I pazienti <creativi> erano anche più depressi dei non creativi, a parità di compromissione in altre aree neuro-motorie. L'osservazione é interessante, poiché un rischio maggiore di depressione é descritto in artisti professionisti sia in campo letterario che pittorico. Alcuni Autori sostengono che in questi artisti la depressione avrebbe  potenziato le capacità creative: gli stati meditativi favoriti dalla depressione, e la sofferenza intensa che la accompagna, sono ritenuti stimoli importanti per la comprensione dell'animo umano, permettendo quindi una migliore espressione dei sentimenti e delle emozioni sul piano artistico.

Una migliore conoscenza dei fondamenti neuro-psicologici dell'espressione artistica può sicuramente contribuire alla comprensione del funzionamento del cervello. Molte funzioni che contribuiscono all'agire artistico hanno carattere eminentemente non-linguistico, e sono pertanto meno facilmente esplorabili di altre qualita' psicologiche. D'altra parte molta sofferenza associata alle malattie neuro-psichiatriche é veicolata attraverso canali che non utilizzano il linguaggio, e la comprensione del funzionamento di queste capacità non-verbali può sicuramente contribuire ad una migliore comprensione delle malattie mentali.

L'arte, inoltre, ha accompagnato per millenni il cammino dell'uomo, ed é probabile che la speciazione dell'homo sapiens sia avvenuta in un contesto in cui l'espressione della creatività artistica era pienamente attiva. Il linguaggio stesso, base del carattere <sapiens> della nostra specie, non é altro che creatività cristallizzata: le parole sono <creazioni> fissate nell'uso dal consenso delle comunità umane che le hanno condivise. 

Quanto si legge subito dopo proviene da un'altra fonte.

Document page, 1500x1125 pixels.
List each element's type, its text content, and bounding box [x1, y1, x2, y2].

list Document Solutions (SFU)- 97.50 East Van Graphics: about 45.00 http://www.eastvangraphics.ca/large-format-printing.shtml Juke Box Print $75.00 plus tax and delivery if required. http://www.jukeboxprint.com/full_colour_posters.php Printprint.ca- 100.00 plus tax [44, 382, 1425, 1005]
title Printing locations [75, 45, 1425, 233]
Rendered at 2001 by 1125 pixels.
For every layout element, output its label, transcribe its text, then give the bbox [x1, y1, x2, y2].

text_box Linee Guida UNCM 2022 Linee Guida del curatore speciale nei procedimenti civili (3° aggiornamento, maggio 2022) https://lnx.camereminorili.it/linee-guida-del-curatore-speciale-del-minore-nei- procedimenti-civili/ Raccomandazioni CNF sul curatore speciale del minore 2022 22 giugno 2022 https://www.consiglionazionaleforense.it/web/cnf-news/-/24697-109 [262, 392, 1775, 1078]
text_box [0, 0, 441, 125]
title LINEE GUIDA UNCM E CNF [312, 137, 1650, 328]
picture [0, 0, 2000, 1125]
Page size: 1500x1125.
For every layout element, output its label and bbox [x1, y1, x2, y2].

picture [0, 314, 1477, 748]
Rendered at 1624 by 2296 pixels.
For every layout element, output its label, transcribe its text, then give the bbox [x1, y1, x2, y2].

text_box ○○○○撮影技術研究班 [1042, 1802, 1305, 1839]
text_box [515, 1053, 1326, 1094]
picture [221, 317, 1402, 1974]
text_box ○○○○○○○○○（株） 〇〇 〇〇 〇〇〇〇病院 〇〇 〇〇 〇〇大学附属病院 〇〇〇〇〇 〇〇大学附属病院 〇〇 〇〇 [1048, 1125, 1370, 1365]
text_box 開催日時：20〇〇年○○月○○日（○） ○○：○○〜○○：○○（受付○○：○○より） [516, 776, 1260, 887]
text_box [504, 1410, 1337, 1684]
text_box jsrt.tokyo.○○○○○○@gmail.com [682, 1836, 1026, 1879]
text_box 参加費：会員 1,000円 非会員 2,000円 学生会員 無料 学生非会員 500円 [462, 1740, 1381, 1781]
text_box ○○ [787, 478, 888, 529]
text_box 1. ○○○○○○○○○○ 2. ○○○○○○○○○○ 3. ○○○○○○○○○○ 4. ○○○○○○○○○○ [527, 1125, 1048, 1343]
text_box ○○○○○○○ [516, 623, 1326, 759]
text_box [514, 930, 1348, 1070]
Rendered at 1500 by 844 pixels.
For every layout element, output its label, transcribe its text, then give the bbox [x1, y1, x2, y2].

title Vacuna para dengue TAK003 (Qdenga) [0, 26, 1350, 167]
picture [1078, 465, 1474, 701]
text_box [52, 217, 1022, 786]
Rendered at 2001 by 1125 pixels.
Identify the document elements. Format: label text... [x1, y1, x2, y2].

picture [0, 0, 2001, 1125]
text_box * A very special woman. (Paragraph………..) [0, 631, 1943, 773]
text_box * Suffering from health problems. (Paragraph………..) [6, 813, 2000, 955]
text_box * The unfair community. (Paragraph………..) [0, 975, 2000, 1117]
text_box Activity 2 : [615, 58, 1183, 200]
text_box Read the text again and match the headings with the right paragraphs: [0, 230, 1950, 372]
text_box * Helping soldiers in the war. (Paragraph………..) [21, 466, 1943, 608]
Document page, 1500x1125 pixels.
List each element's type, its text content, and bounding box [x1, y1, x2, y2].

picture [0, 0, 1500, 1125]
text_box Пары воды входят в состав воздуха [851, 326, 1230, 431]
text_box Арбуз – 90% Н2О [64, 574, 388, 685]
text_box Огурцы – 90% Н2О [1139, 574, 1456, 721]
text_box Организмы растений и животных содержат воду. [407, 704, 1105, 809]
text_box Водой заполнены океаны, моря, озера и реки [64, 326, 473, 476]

Secondo una teoria, la creatività artistica avrebbe favorito l'affermarsi dei primi gruppi umani attraverso lo scambio affettivo e relazionale implicito nell'arte. Cantare e suonare insieme, dipingere e guardare insieme i dipinti prodotti, scambiarsi vasi modellati in fogge rare, sono tutti modi di condivisione del Sè, che rafforzano la coesione del gruppo cui si appartiene. Per questo, forse, all'artista degli albori dell'umanità é stato offerto una porzione di cibo in più per il suo <inutile> lavoro, anche quando il suo agire lo isolava dal resto della sua comunità.

Anche la creatività scientifica deve avere seguito un percorso analogo, ma ancora poco si sa dei processi che conducono a <fare scoperte>. Ci possiamo basare solo sull'anedottica, sapiente ma poco affidabile, di coloro che tali scoperte hanno fatto. Molti, come Poincaré e Kekule, hanno enfatizzato il ruolo di processi <inconsci>, che avrebbero favorito l'emergere improvviso dell'Eureka della scoperta dopo un lento e faticoso lavorio. Altri, come Edison, hanno sempre sostenuto che l'invenzione é frutto di talento misto a perseveranza, in una proporzione dove la perseveranza largamente sopravanza il talento.

Le basi neuropsicologiche della creatività attendono ancora il loro scopritore. Il progresso delle neuroscienze ha permesso il raggiungimento di numerosi traguardi sulla strada della comprensione del funzionamento del nostro cervello, e sicuramente potranno offrire contributi importanti anche per quanto riguarda la comprensione di cosa rende alcuni individui maggiormente creativi rispetto ad altri.

Non é detto però che la comprensione completa, se mai lo sarà, del funzionamento del cervello possa dirci qualcosa di definitivo su un tratto così profondamento umano come é l'essere creativi. Come sosteneva il filofoso Austriaco Wittgenstein, che fu creativo in tanti campi, ma sempre in modo disordinato: <<Noi sentiamo che, anche una  volta che tutte le possibili domande scientifiche hanno avuto risposta, i nostri problemi vitali non sono ancora neppure toccati>> (proposizione 6.52 del Tractatus Logico-philosophicus). Ma concludeva anche: 

<<Certo allora non resta più domanda alcuna; e appunto questa é la risposta>>.